Advertisement

‘Market to the World’ : Imports Finally Making Major Inroads in Japan

Share
Times Staff Writers

Flexing its productive muscle after World War II, Japan became a “factory to the world.” With the capital reserves it accumulated as it built up enormous trade surpluses, it became a “banker to the world.”

And now--in the most surprising development of all--Japan is taking the first steps toward yet another transformation into a “market to the world.” From previously unaffordable Mercedes automobiles to typically made-in-Japan items such as cameras and calculators, imports are finally making major inroads here.

Exports, which have fueled Japanese economic growth for years, are still growing. But, reversing a pattern that took hold in 1970, imports are growing even faster, and Japan’s monumental trade surplus is finally shrinking.

Advertisement

Yet economic output has surged here anyway, because domestic consumption has erupted into the biggest economic boom since before the 1973-74 oil shock. The Japanese, their economy spurred by a combination of government policies and the release of pent-up consumer demand, have been buying everything in sight.

“The economic development of Japan has assumed a form which, a year ago, no one even dreamed of,” says Rokuro Ishikawa, chairman of the Japan Chamber of Commerce and president of Kajima Construction Co. “While reducing its black ink in international payments, the economy, supported by strong domestic demand, is enjoying a high rate of growth.”

The turnaround, if continued, matters to more than Japan. It holds out the promise of smoothing the world’s adjustment to what is widely regarded as today’s greatest threat to global economic growth--the declining U.S. trade deficit.

Japan, by opening its markets to foreign products and selling more of its own goods at home, could provide a model of how other countries can help sustain the world’s economic health even as the United States retreats from its role as the world’s consumer of first resort.

Such steps also would reduce Japan’s gigantic trade surplus with the United States, for many years an irritant in relations between the two economic superpowers. That in turn could relieve the pressure in the United States for protectionist actions that could trigger a debilitating trade war.

Local Industries Upset

For Japan, however, the new path will not be a smooth one.

Already, some local industries are howling about relatively modest penetration of competing goods from other Asian countries. Many analysts here are worried that the move of Japanese manufacturers to establish production operations overseas--as U.S. and European multinationals have been doing for decades--will lead to a “hollowing-out” of Japanese industry.

Advertisement

The Japanese government itself is divided between advocates of a more internationalist orientation and defenders of myriad domestic interest groups. Even Prime Minister Noboru Takeshita acknowledges that a new government commitment to easing the global adjustment process by moving away from the traditional pattern of export-led growth has not taken firm hold.

“Japan faces wrenching economic and social decisions in the next few years--decisions that will determine its economic direction for years to come,” argues Peter Drucker, a management expert at Claremont Graduate School near Los Angeles. “The choices Japan makes will determine how the world’s youngest economic great power integrates itself into the world economy. But Japan’s decisions will also profoundly affect the international economy itself.”

Material provided:
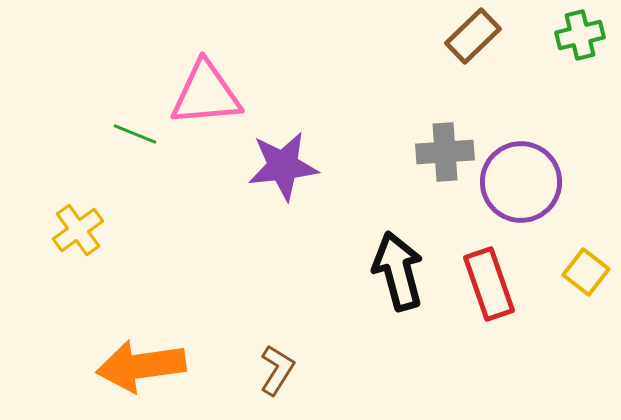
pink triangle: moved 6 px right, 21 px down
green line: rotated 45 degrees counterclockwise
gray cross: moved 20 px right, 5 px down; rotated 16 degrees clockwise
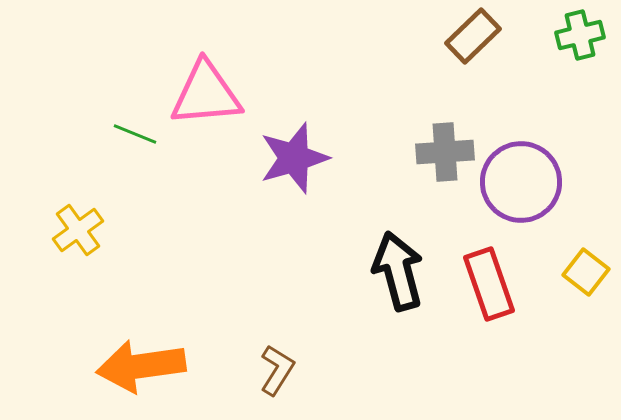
purple star: moved 11 px right, 8 px up; rotated 10 degrees counterclockwise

Problems to work on:
1/ In the article on Japanese imports, who is described as chairman of the Japan Chamber of Commerce?
2/ Reproduce the article on Japanese imports word for word, starting with "Japan, by opening" and going on through "of first resort.".
3/ Pick up the article on Japanese imports where it stops and keep writing.

Results of the exercise:
1/ Rokuro Ishikawa

2/
Japan, by opening its markets to foreign products and selling more of its own goods at home, could provide a model of how other countries can help sustain the world’s economic health even as the United States retreats from its role as the world’s consumer of first resort.

3/
Manufactured Imports Spurt

Despite its long-deserved reputation as a protectionist nation, Japan’s imports of manufactured products more than doubled in just two years from 1985 to 1987. Nearly half of all imports are now manufactured goods, twice the proportion of 1982.

Even more surprising, Japan is beginning to import a wide range of manufactured goods in industries that it has long dominated. Imported textiles, black-and-white television sets, calculators, cameras, electric fans and even milling machines and lathes have recently captured almost half of the market.

“The import market will continue to grow,” says Kenichi Ohmae, head of the Tokyo office of McKinsey & Co. and one of Japan’s most provocative analysts. “We are treading the same path the United States took 10 or 15 years ago.”

Japan’s experience is turning conventional economic wisdom on its head. Rather than undermining the nation’s prosperity, the doubling in the yen’s value--the central factor behind the unprecedented spurt in manufactured imports--has actually left the Japanese economy in better shape than before.

Advertisement

Now, It’s ‘High-Yen Boom’

Instead of the “high-yen recession” they were complaining about only two years ago, businessmen such as Ishikawa are talking today about the unexpected “high-yen boom.”

Even before the government adopted a $48-billion supplementary budget last year to spur domestic growth, the economy began to take off on the back of a substantial tax cut, the ripple effects of an explosion of real estate prices and huge reductions in the costs of imported raw materials, particularly oil, as the yen rose in value.

Housing construction, consumer spending and business investment have added major props to the boom. The nation’s auto makers, who in January had predicted a paltry increase of 1% this year in domestic sales, instead have seen sales surge at a 15.3% rate through July.

Overall economic growth at home, adjusted for inflation, reached 6% in the fiscal year that ended last March. The decline in the trade surplus acted as a drag on economic output, but the gross national product still rose by a solid 4.9%. And in the final January-to-March quarter of the fiscal year, the GNP was rising at an annual rate of 11.3%, the highest in 14 years.

Joblessness Down Again

Meanwhile, Japan’s traditionally low unemployment rate, which reached as high as 3.2% early last year in the aftermath of the rapid appreciation of the yen that began three years ago, is back down to 2.4%.

Takeshita’s government in June announced a strategy to keep the economy on the same track for the next five years. If all goes according to plan, Japan’s economy--led by domestic growth--will power ahead in excess of a 4% annual pace. And all the while the current-account surplus--the surplus in international trade and such non-trade transactions as tourism, shipping and insurance--will continue to shrink, from a peak of 4.5% of Japan’s overall GNP in fiscal 1986 to substantially less than 2% in 1992.

Advertisement

Although overall growth is expected to slow from the feverish pace of the January-to-March quarter, Japan’s domestic takeoff is expected to continue, unaided by further government stimulus, at least into next year.

Also, the government is prepared to step in when necessary. Finance Minister Kiichi Miyazawa says that the government’s gradual sale of Nippon Telegraph & Telephone Corp. stock has put “in my pocket” the funds necessary to keep public works spending at a high level for the next five years.

Asian Imports to Grow

Japan’s excessive concentration on shipments to the United States will also shrink dramatically, Miyazawa said in an interview. And to help reduce the dependence of its neighbors on the U.S. market, the government made an unprecedented pledge to boost its imports from Asia’s so-called Newly Industrialized Countries, or NICs--South Korea, Taiwan, Hong Kong and Singapore--as well as other countries in the region.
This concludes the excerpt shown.